Now, when we consider what Christianity has done, we should take account of the evil as well as the good. But this the Christians are unwilling to allow.

Christians declare that the divine origin and truth of their religion are proved by its beneficent results.

But Christianity has done evil as well as good. Mr. G. K. Chesterton, while defending Christianity in the Daily News, said:

Christianity has committed crimes so monstrous that the sun might
sicken at them in heaven.

And no one can refute that statement.

But Christians evade the dilemma. When the evil works of their religion are cited, they reply that those evils were wrought by false Christianity, that they were contrary to the teachings of Christ, and so were not the deeds of Christians at all.

The Christian Commonwealth, in advancing the above plea as to real and false Christianity, instances the difference between Astrology and Astronomy, and said:

We fear Mr. Blatchford, if he has any sense of consistency,
must, when he has finished his tirade against Christianity,
turn his artillery on Greenwich Observatory, and proclaim the
Astronomer Royal a scientific quack, on account of the follies
of star-gazers in the past.

But that parallel is not a true one. Let us suppose that the follies of astrology and the discoveries of astronomy were bound up in one book, and called the Word of God. Let us suppose we were told that the whole book—facts, reason, folly, and falsehoods—was divinely inspired and literally true. Let us suppose that any one who denied the old crude errors of astrology was persecuted as a heretic. Let us suppose that any one denying the theory of Laplace or the theory of Copernicus would be reviled as an "Infidel." Let us suppose that the Astronomer Royal claimed infallibility, not only in matters astronomical, but also in politics and morals. Let us suppose that for a thousand years the astrological-astronomical holy government had whipped, imprisoned, tortured, burnt, hanged, and damned for everlasting every man, woman, or child who dared to tell it any new truth, and that some of the noblest men of genius of all ages had been roasted or impaled alive for being rude to the equator. Let us suppose that millions of pounds were still annually spent on casting nativities, and that thousands of expensive observatories were still maintained at the public cost for astrological rites. Let us suppose all this, and then I should say it would be quite consistent and quite logical for me to turn my verbal artillery on Greenwich Observatory.

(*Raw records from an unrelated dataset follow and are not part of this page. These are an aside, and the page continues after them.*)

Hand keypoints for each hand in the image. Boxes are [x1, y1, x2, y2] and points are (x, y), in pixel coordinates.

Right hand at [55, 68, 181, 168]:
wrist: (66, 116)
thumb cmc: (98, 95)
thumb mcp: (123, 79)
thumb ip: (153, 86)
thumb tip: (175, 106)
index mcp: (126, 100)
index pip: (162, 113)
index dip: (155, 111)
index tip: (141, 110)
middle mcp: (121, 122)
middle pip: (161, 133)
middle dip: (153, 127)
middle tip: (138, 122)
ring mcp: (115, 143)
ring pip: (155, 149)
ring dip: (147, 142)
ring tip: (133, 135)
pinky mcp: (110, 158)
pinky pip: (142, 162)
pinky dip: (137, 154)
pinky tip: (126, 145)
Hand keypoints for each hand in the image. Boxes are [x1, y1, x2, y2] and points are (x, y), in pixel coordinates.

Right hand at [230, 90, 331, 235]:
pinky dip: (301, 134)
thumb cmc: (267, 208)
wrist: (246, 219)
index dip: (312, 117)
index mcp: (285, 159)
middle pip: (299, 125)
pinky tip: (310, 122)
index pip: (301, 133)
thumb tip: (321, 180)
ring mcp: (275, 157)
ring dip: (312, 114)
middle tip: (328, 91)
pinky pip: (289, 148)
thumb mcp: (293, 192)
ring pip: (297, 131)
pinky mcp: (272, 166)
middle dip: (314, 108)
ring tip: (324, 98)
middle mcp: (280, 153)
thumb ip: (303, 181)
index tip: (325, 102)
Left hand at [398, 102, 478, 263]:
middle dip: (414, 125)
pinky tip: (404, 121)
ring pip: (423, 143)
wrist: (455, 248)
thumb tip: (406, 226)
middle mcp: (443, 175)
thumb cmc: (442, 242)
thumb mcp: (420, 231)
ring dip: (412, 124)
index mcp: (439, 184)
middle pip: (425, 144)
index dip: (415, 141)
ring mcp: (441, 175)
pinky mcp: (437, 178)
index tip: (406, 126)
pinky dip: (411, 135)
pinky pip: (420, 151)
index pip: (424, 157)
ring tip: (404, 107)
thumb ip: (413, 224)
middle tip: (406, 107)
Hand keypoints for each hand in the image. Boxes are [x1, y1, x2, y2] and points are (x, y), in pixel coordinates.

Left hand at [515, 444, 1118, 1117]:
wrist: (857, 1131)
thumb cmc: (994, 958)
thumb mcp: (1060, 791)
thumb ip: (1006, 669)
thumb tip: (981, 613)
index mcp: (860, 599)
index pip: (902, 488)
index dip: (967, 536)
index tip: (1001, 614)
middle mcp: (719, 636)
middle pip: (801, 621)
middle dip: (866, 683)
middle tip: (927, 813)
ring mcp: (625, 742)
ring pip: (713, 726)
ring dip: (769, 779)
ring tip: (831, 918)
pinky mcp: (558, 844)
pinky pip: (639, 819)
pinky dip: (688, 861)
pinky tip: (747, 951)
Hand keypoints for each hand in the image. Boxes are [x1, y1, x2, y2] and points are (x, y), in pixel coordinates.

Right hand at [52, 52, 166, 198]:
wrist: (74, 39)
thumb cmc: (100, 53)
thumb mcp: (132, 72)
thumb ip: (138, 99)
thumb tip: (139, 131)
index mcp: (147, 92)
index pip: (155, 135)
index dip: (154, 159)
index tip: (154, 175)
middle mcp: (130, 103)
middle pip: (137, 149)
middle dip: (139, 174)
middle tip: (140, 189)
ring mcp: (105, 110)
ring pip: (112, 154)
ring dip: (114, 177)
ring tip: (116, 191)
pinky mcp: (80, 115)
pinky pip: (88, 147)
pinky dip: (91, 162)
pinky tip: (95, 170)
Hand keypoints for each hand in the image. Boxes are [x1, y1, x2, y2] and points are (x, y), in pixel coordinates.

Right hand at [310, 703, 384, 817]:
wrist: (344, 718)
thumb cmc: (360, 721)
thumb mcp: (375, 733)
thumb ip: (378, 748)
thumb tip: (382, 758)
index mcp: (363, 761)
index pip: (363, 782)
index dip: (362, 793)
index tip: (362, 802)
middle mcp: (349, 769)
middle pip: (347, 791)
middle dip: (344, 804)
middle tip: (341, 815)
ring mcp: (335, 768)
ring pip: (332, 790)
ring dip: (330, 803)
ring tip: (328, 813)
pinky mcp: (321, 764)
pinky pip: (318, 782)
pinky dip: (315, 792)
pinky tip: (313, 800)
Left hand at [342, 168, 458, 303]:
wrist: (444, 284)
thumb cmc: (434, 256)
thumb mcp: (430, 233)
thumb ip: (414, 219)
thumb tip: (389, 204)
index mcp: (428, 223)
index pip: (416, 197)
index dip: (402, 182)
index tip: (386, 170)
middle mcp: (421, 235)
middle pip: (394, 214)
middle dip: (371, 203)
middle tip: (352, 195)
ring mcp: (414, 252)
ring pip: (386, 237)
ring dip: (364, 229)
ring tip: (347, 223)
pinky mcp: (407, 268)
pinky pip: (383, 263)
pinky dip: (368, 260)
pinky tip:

Would the Christians listen to such a plea in any other case? Had Socialists been guilty of tyranny, or war, of massacre, or torture, of blind opposition to the truth of science, of cruel persecution of the finest human spirits for fifteen centuries, can anyone believe for a moment that Christians would heed the excuse that the founders of Socialism had not preached the atrocious policy which the established Socialist bodies and the recognised Socialist leaders had put in force persistently during all those hundreds of cruel years?